Оставшиеся кандидатуры были вполне понятны и лояльны: работники немногочисленного пока министерского аппарата — секретари, инструкторы и прочие письмоводители. По словам троицы предикторов, все кандидаты отличались энергией, расторопностью и острым умом. Все выходцы из мещанского и купеческого сословия. Моя победа для них однозначно станет трамплином к собственному возвышению. Так что у меня сомнений в их верности не было, и я дал добро на продвижение этих людей по карьерной лестнице.
Челищев, Радищев и Новиков довольно потирали руки. По их лицам читалось предвкушение увлекательной игры чужими судьбами.
«Кажется, я породил монстров», — подумал я.
Вот так я добрался до Владимира. Город встретил меня с настороженным любопытством и умеренным энтузиазмом. Дворян в городе практически не осталось, а прочему населению бояться было нечего. Но и радоваться тоже горожане не спешили.
Молебен в Успенском соборе сменился разговором с городским самоуправлением, несколькими депутациями от купечества и крестьянства, а также с представителями клира. Вот последние меня не на шутку удивили.
— Царь-надёжа! Не оставь нас своим попечением!

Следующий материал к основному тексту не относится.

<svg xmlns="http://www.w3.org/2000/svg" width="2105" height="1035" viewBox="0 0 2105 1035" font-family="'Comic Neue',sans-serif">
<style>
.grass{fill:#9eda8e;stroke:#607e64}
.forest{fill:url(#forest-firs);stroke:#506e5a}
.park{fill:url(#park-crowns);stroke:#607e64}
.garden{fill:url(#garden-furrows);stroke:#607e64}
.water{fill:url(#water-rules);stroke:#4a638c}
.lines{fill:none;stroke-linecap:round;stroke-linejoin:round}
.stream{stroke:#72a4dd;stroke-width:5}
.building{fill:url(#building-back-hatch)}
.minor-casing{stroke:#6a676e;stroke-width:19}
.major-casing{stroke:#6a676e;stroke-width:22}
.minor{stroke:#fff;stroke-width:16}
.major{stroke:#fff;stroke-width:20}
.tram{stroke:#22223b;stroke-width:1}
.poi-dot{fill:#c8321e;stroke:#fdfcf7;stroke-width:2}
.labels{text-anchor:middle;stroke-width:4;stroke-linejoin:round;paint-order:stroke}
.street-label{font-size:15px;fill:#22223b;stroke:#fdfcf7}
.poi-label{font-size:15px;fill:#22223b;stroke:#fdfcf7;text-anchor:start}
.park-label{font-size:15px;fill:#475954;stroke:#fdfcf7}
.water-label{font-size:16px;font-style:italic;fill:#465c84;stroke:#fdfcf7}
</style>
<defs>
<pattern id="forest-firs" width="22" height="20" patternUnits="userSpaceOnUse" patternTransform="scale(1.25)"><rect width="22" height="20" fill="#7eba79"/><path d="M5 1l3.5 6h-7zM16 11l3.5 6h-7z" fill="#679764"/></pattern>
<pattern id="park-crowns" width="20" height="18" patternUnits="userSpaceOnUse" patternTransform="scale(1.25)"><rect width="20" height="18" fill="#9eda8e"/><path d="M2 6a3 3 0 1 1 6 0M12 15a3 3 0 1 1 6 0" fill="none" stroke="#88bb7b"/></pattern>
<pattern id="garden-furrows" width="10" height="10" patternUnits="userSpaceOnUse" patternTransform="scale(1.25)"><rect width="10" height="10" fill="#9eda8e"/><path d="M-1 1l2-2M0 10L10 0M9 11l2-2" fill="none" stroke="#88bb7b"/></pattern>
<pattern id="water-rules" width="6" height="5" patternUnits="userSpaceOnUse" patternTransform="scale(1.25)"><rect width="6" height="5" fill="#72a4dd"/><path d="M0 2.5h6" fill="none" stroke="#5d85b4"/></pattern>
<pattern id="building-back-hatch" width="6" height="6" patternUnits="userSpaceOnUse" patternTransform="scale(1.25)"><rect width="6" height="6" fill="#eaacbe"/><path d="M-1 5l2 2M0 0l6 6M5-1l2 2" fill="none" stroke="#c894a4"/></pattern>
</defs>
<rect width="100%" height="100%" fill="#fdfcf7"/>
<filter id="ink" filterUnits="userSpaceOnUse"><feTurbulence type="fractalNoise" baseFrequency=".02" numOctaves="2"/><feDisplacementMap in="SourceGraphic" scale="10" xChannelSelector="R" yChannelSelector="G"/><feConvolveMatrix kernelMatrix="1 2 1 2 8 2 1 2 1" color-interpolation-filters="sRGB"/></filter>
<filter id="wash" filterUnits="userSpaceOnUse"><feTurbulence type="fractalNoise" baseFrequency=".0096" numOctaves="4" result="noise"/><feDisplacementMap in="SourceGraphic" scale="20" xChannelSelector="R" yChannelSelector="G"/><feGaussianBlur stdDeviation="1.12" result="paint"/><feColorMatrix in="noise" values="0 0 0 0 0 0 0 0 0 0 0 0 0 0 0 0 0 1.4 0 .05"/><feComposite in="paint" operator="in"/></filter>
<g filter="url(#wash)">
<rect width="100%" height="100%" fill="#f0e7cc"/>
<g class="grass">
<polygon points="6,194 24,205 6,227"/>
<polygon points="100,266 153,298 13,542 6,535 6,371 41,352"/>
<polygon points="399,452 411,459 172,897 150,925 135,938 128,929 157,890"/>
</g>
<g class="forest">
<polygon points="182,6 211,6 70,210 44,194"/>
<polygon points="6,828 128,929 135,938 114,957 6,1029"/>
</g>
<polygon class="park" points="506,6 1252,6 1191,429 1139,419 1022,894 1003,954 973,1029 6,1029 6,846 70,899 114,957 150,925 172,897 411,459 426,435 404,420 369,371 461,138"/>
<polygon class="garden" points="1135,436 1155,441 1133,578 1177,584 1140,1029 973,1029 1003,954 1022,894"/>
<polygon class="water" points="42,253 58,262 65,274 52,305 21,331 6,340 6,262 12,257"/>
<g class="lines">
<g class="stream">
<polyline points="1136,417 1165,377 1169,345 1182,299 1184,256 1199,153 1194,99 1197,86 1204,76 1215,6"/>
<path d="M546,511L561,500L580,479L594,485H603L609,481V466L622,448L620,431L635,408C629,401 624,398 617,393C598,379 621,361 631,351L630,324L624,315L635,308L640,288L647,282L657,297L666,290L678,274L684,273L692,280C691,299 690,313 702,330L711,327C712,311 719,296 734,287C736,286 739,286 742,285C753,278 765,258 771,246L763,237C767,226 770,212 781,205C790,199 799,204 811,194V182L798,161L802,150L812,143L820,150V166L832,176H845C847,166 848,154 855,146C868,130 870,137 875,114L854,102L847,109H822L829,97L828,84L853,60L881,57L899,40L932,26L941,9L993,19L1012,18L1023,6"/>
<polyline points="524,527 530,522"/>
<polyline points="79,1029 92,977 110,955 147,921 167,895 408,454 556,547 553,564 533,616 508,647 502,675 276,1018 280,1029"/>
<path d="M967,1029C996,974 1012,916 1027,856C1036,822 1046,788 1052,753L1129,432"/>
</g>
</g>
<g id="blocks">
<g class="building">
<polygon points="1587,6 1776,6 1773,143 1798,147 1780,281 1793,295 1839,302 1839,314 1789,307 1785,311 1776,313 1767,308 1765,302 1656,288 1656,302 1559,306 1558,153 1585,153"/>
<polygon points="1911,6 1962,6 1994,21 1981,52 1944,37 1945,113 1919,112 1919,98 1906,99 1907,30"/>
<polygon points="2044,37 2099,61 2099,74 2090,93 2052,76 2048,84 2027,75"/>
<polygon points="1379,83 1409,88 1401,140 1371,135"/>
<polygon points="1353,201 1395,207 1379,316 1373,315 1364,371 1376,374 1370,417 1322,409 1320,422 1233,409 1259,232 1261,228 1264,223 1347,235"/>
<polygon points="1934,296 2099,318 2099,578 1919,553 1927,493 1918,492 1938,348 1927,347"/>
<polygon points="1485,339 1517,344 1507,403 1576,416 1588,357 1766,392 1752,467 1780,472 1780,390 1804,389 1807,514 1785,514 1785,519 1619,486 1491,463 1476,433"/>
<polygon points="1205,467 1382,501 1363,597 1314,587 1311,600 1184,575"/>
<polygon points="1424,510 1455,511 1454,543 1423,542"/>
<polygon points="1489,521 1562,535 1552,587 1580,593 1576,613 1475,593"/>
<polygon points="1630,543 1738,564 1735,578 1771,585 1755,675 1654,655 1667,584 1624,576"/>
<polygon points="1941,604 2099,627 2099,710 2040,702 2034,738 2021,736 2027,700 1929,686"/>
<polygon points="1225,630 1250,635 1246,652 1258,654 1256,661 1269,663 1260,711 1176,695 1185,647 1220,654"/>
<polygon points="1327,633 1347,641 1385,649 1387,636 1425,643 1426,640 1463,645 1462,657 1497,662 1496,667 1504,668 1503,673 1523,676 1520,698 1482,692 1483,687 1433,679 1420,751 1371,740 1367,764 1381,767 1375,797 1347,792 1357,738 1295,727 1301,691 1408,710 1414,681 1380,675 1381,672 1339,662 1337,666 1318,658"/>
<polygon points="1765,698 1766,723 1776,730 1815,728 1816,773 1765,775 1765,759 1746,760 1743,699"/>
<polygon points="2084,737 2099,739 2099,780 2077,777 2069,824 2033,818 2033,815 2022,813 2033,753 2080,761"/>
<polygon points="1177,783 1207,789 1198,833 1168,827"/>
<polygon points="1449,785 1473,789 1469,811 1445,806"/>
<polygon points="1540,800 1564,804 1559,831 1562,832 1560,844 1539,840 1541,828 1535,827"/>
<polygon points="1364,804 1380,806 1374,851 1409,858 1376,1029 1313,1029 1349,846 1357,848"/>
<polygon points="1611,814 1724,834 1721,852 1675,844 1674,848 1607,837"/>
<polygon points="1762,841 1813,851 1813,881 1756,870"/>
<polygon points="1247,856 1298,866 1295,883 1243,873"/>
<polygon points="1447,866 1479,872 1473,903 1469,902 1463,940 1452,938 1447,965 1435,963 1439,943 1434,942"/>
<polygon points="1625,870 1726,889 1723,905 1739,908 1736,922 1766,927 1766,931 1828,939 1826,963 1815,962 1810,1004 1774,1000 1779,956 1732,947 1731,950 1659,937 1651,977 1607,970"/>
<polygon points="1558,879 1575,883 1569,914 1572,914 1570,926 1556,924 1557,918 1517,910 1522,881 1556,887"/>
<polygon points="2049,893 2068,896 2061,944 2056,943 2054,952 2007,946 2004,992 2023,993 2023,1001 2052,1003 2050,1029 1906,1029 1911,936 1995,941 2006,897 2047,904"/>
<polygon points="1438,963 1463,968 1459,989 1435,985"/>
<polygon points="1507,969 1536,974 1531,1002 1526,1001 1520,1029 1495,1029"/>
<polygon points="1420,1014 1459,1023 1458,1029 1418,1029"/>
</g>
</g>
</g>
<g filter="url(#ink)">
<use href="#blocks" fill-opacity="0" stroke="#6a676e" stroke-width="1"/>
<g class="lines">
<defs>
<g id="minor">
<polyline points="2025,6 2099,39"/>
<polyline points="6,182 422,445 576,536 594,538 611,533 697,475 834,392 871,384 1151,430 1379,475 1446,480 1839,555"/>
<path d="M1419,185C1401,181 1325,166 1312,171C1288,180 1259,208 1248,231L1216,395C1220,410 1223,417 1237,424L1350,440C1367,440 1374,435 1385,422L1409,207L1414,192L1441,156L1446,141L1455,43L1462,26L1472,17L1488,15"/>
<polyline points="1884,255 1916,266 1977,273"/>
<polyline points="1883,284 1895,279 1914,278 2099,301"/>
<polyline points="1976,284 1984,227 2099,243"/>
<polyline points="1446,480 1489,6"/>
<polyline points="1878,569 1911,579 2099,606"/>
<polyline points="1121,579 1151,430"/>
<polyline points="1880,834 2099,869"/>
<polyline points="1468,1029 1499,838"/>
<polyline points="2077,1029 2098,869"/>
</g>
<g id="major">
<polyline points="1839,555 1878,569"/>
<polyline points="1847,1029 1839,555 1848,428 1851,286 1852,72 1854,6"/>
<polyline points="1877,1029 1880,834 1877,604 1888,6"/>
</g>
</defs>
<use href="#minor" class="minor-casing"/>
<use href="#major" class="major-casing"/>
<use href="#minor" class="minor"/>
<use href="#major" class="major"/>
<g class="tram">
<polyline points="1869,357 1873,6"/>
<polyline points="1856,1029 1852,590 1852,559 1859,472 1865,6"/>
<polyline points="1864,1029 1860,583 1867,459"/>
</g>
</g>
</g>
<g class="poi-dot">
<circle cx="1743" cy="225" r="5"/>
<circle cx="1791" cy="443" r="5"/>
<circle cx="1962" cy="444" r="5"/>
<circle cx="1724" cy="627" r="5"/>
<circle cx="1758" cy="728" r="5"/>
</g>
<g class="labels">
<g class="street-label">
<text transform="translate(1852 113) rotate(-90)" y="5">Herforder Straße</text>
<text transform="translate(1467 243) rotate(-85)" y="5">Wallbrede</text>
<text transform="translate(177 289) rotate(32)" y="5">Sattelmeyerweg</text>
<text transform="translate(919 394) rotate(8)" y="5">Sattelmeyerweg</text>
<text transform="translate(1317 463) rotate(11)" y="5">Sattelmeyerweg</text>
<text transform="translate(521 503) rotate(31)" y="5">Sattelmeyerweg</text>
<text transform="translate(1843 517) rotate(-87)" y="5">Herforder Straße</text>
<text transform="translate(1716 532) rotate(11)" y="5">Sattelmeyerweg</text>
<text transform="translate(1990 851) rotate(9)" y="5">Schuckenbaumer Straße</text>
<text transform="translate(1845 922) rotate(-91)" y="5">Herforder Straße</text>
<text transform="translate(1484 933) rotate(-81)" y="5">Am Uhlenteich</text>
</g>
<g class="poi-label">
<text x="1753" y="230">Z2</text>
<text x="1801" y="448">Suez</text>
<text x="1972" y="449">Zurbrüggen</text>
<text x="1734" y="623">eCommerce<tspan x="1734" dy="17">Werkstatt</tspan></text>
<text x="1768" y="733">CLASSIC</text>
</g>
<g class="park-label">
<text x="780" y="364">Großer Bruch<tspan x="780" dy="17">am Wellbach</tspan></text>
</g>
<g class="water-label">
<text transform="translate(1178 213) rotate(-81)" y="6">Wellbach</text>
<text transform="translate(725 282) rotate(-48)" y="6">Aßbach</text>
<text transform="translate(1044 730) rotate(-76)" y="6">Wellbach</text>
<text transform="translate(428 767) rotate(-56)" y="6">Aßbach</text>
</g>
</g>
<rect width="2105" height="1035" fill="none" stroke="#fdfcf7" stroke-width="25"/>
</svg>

Обещала твоя супруга нам древность Успенского собора сохранить и поддержать наилучшим образом. Вот только иконостас…
Священник замялся, не решаясь продолжить. Его товарищи не осмелились его поддержать.

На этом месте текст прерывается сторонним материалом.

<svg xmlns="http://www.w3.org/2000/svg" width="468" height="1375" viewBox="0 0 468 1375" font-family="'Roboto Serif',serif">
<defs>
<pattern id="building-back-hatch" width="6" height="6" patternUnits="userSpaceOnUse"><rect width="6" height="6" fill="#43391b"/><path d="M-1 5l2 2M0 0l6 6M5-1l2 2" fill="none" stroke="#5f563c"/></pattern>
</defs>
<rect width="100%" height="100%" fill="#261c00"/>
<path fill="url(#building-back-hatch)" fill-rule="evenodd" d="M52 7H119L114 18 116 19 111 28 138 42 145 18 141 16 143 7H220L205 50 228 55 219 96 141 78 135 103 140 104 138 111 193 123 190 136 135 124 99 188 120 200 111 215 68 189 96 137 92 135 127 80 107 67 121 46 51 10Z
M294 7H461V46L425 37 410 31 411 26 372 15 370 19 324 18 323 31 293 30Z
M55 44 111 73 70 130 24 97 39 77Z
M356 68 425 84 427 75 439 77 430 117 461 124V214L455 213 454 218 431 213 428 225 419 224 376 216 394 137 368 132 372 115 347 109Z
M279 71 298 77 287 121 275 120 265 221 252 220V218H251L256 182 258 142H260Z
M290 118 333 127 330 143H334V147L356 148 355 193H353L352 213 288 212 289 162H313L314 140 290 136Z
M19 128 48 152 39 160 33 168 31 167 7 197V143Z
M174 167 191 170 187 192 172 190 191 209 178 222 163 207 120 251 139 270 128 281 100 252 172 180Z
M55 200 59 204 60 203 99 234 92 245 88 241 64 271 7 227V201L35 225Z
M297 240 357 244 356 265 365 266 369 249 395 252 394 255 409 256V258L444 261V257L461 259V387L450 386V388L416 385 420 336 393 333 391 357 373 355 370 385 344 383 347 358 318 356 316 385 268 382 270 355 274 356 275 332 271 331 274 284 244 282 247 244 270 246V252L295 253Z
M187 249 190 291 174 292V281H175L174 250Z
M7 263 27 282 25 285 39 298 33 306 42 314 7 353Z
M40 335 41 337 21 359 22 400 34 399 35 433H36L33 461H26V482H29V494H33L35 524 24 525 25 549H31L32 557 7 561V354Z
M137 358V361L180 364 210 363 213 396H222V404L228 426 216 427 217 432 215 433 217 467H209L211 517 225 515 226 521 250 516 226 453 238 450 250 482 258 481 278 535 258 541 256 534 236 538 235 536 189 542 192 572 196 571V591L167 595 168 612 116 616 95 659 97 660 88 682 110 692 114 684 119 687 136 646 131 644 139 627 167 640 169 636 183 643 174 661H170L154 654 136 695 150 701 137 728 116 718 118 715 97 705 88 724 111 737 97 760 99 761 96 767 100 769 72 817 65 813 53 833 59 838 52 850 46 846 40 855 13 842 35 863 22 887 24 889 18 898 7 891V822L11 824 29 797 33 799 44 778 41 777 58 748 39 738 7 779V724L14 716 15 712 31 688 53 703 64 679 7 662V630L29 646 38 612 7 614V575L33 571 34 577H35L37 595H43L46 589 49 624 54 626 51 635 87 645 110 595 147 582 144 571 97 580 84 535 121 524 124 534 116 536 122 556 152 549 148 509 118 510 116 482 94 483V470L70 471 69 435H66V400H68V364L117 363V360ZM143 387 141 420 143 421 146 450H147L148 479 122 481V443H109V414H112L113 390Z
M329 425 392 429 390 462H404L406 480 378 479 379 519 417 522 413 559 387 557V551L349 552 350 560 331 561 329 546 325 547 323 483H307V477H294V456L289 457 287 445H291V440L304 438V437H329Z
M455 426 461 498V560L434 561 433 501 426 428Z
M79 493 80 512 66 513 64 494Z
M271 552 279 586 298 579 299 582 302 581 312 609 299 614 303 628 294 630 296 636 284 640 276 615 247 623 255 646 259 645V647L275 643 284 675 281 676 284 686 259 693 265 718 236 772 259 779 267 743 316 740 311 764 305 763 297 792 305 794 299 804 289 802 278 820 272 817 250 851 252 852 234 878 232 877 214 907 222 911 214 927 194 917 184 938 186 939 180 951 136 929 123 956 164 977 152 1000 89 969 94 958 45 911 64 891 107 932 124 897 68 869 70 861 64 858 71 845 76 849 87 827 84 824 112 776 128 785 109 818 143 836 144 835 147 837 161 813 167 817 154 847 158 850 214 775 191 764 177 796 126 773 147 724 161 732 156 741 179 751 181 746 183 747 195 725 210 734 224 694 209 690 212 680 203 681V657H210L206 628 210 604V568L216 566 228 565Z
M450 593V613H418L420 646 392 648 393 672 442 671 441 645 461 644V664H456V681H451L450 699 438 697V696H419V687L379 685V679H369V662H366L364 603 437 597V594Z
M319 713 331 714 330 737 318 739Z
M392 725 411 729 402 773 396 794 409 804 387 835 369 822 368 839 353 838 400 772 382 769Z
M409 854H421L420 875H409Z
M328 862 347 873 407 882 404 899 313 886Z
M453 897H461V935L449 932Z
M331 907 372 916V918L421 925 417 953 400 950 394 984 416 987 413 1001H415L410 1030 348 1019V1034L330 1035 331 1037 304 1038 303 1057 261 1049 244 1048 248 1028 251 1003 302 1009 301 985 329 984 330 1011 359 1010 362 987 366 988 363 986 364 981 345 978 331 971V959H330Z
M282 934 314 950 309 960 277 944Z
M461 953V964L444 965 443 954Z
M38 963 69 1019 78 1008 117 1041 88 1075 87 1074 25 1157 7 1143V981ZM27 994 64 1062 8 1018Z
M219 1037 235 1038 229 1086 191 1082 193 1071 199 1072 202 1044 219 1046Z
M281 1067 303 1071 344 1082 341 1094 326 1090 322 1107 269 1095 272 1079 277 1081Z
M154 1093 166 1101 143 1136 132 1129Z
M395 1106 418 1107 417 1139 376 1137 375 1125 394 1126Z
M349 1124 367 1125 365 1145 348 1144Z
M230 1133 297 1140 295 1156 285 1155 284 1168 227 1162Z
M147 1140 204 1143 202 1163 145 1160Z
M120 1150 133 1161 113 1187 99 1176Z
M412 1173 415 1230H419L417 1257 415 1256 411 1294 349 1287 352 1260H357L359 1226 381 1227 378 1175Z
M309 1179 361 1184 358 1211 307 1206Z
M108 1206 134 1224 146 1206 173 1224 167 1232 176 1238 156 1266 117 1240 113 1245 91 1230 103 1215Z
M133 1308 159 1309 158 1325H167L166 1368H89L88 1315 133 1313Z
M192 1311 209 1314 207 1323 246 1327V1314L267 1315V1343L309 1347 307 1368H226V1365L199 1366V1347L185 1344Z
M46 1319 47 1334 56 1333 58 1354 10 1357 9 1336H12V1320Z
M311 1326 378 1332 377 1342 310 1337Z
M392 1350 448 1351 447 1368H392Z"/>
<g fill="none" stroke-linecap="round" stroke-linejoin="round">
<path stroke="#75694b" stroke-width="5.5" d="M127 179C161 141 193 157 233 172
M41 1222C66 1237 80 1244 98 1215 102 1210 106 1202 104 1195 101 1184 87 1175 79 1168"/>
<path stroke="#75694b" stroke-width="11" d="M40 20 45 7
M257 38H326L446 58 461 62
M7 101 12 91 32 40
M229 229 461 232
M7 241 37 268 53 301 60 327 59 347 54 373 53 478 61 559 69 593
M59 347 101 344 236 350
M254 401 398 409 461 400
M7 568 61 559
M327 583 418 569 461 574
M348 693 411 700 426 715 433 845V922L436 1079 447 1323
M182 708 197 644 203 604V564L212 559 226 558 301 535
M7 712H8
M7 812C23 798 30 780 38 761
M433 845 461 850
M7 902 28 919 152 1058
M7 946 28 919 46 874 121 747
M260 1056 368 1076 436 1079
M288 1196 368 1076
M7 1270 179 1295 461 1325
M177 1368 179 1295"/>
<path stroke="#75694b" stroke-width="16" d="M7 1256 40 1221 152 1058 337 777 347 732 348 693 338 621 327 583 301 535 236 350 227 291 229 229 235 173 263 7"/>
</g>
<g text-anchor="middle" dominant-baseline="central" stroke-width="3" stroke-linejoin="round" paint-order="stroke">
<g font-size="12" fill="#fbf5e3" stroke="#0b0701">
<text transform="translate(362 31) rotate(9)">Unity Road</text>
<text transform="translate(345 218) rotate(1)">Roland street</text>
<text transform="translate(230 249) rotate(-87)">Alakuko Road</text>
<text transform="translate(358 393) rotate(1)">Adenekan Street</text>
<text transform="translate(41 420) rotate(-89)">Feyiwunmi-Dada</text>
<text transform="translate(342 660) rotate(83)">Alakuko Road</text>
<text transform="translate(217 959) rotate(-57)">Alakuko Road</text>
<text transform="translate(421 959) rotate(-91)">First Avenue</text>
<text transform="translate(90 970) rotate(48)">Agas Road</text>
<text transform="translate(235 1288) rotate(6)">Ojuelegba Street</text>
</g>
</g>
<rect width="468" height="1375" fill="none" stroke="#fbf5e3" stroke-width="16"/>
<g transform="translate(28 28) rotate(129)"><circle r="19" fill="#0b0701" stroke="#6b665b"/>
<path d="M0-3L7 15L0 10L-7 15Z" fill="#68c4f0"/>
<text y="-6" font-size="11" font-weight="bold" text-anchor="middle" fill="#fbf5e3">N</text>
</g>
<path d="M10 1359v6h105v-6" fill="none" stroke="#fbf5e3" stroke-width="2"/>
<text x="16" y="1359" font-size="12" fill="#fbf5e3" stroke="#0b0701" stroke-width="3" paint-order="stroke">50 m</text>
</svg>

— Что мнешься? — поощрительно сказал я. — Раз начал — пали из всех пушек! Чем тебе новый иконостас не угодил? Трёхъярусный, весь в золоте и резьбе. Конечно, о древности тут и слова не вымолвишь.
— Елисаветинское барокко, — подсказал поп и, чуть не плача, признался. — Только закончили собирать. А иконы кисти Рублева приказали снять и крестьянам раздать.
— Что?!!! — заревел я белугой. От моего крика все стоявшие рядом повалились на колени. — Рублева на свалку⁈ Ах ты ж, немка порченная! Все блажила: я, дескать, русская царица и попечение имею о народе и его культуре. А сама в грош не ставит реликвии древности нашей. Да она… Она… Да она хуже Батыева нашествия!
— Что прикажешь, царь-милостивец? — спросили все хором с колен.
— Иконы найти и вернуть! Хранить как зеницу ока! Потом в Москву заберу и повешу в лучшем красном углу. Или в кремлевские соборы отдам, чтобы люди видели подлинную душу нашего народа.
Священники кинулись целовать мне руки, а тот, кто завел разговор про иконы, решился еще на одно признание:
— Продали мы иконы, Ваше Величество. В село Васильевское Шуйского уезда. Денежка потребна на обратный выкуп.
— Ах ты хитрец! Дам тебе, что ж с тобой поделать, — рассмеялся я добродушно.
«Истинный русский деятель культуры! — ему и здание покозырнее подавай, и грант пожирнее», — не мог не подумать я.
— Отсыпь ему червонцев, — сказал своему телохранителю, отвечавшему за раздачу денег народу.
Потом был митинг, на котором я толкнул речь. Пообещал всем рай на земле, но чуть-чуть попозже, а заботу о духовности — прямо сейчас. И призвал сплотиться вокруг трона, своим честным трудом крепя оборону отечества. Провели вторую казнь уже безногого Орлова. На этот раз он лишился левой руки. Правую меня уговорили сохранить Шешковский и Хлопуша. Наверно, надеются, что он им какие-то богатства отпишет. Сомнительно. Он, конечно, богат, но все, что у него было, тут же спускал на развлечения, шик, блеск и прочую ерунду. Истинное богатство Орловых было в десятках тысяч крепостных, и этого богатства мы их уже лишили.
Во Владимире же меня настигли неприятные новости. Люди Мясникова умудрились укокошить «моего сыночка» Павла. Я даже сперва заподозрил интригу своих тайников, но, вчитавшись в донесение, понял, что всему виной досадная случайность. Мой «сынок» испугался скорой встречи с воскресшим отцом и решил-таки убежать под крыло матери. Во время попытки прорыва через кордон его охрана вступила в бой с моими казаками. Как итог — семеро убито с моей стороны. Конвой Павла полег весь. И самое главное: получил пулю в голову и сам наследник престола.
Ну что же. Судьба. Это и усложняет все, и упрощает одновременно. Мясникову я отправил инструкцию о том, что следует делать дальше и как произошедшее обыграть. Будем надеяться, что удастся в общественном сознании выставить случившееся как случайность и возложить вину за содеянное на непосредственных участников.